IN RE: Kevin TOAL, etc., et al., Appellants, v. STATEN ISLAND UNIVERSITY HOSPITAL, Respondents.

Decided: December 23, 2002

MYRIAM J. ALTMAN, J.P., SONDRA MILLER, LEO F. McGINITY, ROBERT W. SCHMIDT and REINALDO E. RIVERA, JJ. Miller & Goldman, P.C., New York, N.Y. (Julie Miller of counsel), for appellants. Kopff, Nardelli & Dopf, LLP, New York, N.Y. (Martin B. Adams of counsel), for respondents.

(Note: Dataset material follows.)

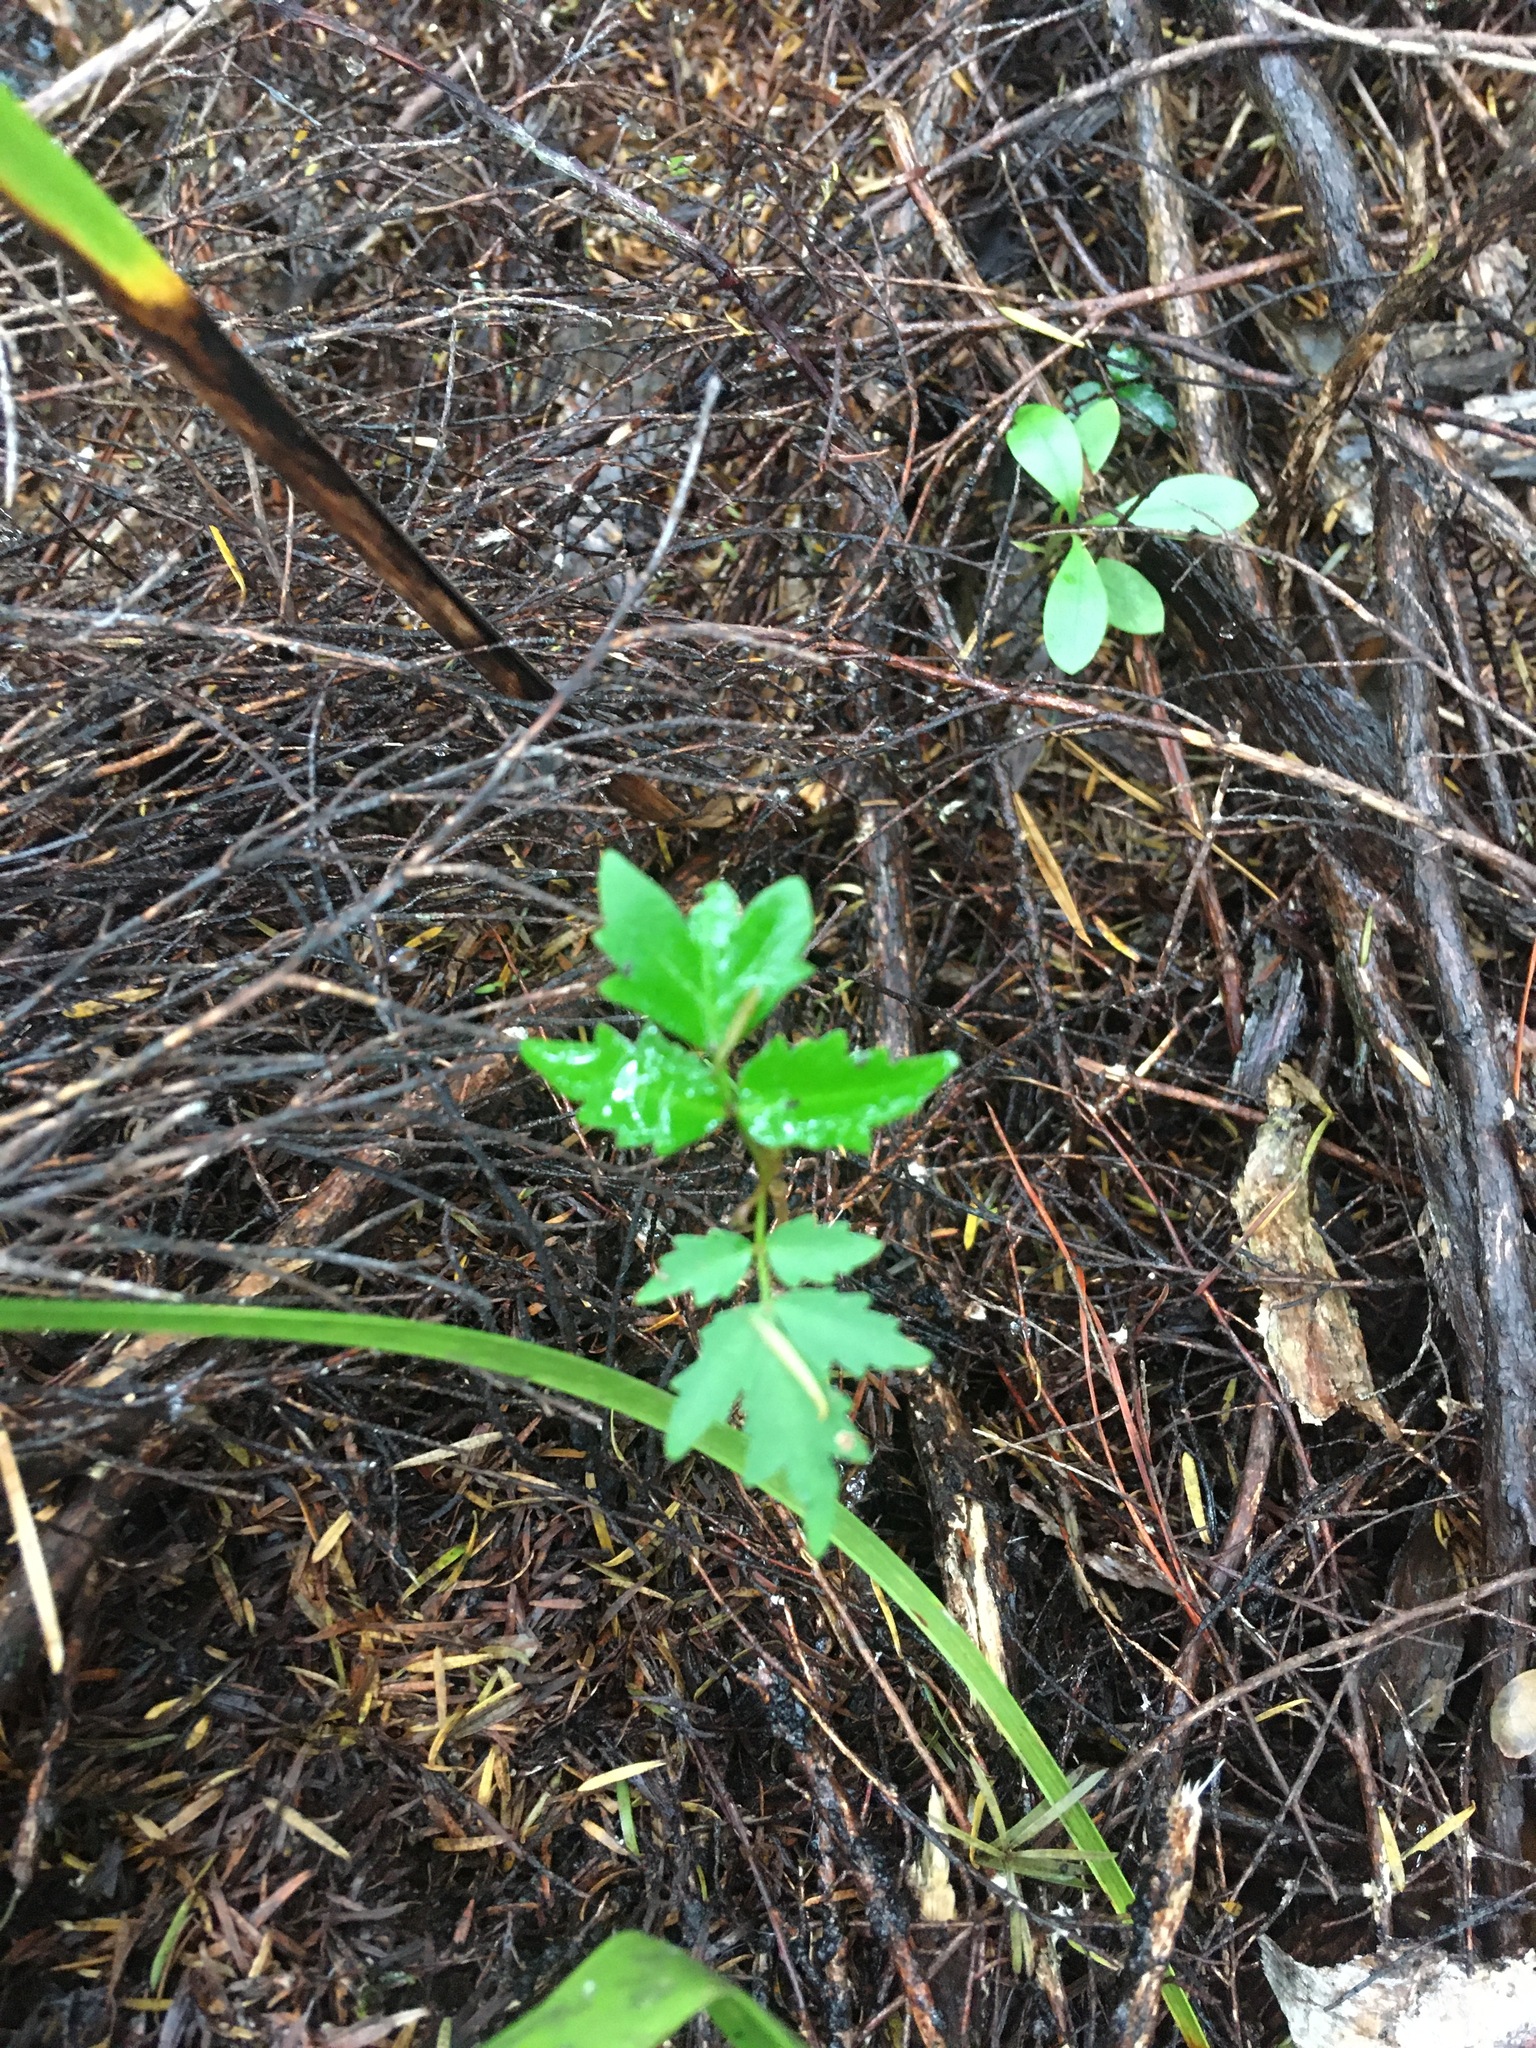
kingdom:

In a proceeding pursuant to CPLR 3102(c) to obtain disclosure to aid in bringing an action, the petitioners appeal from an order of the Supreme Court, Richmond County (Ponterio, J.), dated August 20, 2001, which denied the petition and dismissed the proceeding.

ORDERED that the order is reversed, on the law, with costs, and the petition is granted.

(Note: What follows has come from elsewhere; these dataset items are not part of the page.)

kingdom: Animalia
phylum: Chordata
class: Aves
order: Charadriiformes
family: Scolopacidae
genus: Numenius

In this case, the facts alleged by the petitioners state a cause of action and the discovery which they seek is limited to obtaining the identity of prospective defendants (see Matter of Stewart v. New York City Trans. Auth., 112 A.D.2d 939, 492 N.Y.S.2d 459).   Accordingly, the Supreme Court should have granted the petition.

The facts involved in this proceeding are not in dispute.   The infant petitioner Kevin Toal was born on May 17, 1995, at Staten Island University Hospital (hereinafter the hospital).   Six hours after his birth, he began to experience seizures and was ultimately rendered a quadriplegic.

The petitioners have not as yet commenced an action against the hospital and, although Kevin, by reason of his disability and infancy, has until May 2005 to commence an action, any prospective action by his parents would be precluded by the applicable statute of limitations.   In 1997, the parents apparently consulted the law firm of Kramer, Dillof, Tessel, Duffy & Moore with regard to obtaining the infant petitioner's hospital records regarding his birth and treatment.   The records were ultimately produced by the hospital's attorneys.   No further action, however, was taken until the infant's present attorneys made the instant application pursuant to CPLR 3102(c) to conduct disclosure prior to commencement of an action.   Present counsel for the respondents affirms that he has consulted with a physician's expert who has indicated that the petitioners have a meritorious cause of action.   Counsel also states that the caregivers at the hospital failed to timely diagnose and treat an intracranial hemorrhage and resulting seizures and other sequelae.   No affirmation or affidavit, however, from any medical expert was provided establishing a prima facie case of malpractice in support of the application to the trial court.   In my view, under the circumstances, the Supreme Court providently exercised its discretion in denying the petitioners' application to obtain disclosure.

CPLR 3102(c) allows a party to obtain disclosure prior to commencing an action, but only by court order.   To obtain such an order, the applicant must show the existence of a prima facie cause of action (see Ero v. Graystone Materials, 252 A.D.2d 812, 676 N.Y.S.2d 707;  Matter of Hughes v. Witco Corp.-Chemprene Div., 175 A.D.2d 486, 572 N.Y.S.2d 531;  Liberty Imports v. Bourguet, 146 A.D.2d 535, 536 N.Y.S.2d 784;  Siegel, Practice Commentaries, McKinney's Cons.Laws of N.Y. Book 7B, CPLR 3102:4, at 311).   In determining whether the petitioner has demonstrated a prima facie case, the evidence presented must be considered in a light most favorable to the petitioner (cf.   McCummings v. New York City Tr. Auth., 81 N.Y.2d 923, 926, 597 N.Y.S.2d 653, 613 N.E.2d 559, cert. denied 510 U.S. 991, 114 S.Ct. 548, 126 L.Ed.2d 450).   The petitioners' attorney's affirmation, which contains conclusory assertions as to malpractice, is patently insufficient for this purpose.   In a medical malpractice action, expert medical opinion evidence is required to demonstrate merit (cf.  Fiore v. Galang, 64 N.Y.2d 999, 1001, 489 N.Y.S.2d 47, 478 N.E.2d 188;  Meiselman v. Crown Hgts. Hosp., 285 N.Y. 389, 34 N.E.2d 367).   In the absence of an affirmation or affidavit by someone with medical expertise demonstrating the petitioners' malpractice claim, the Supreme Court providently exercised its discretion in denying the application for pre-action discovery (cf.  Matter of Allstate Ins. Co. v. Baez, 269 A.D.2d 392, 702 N.Y.S.2d 878).   Accordingly, the order appealed from should be affirmed.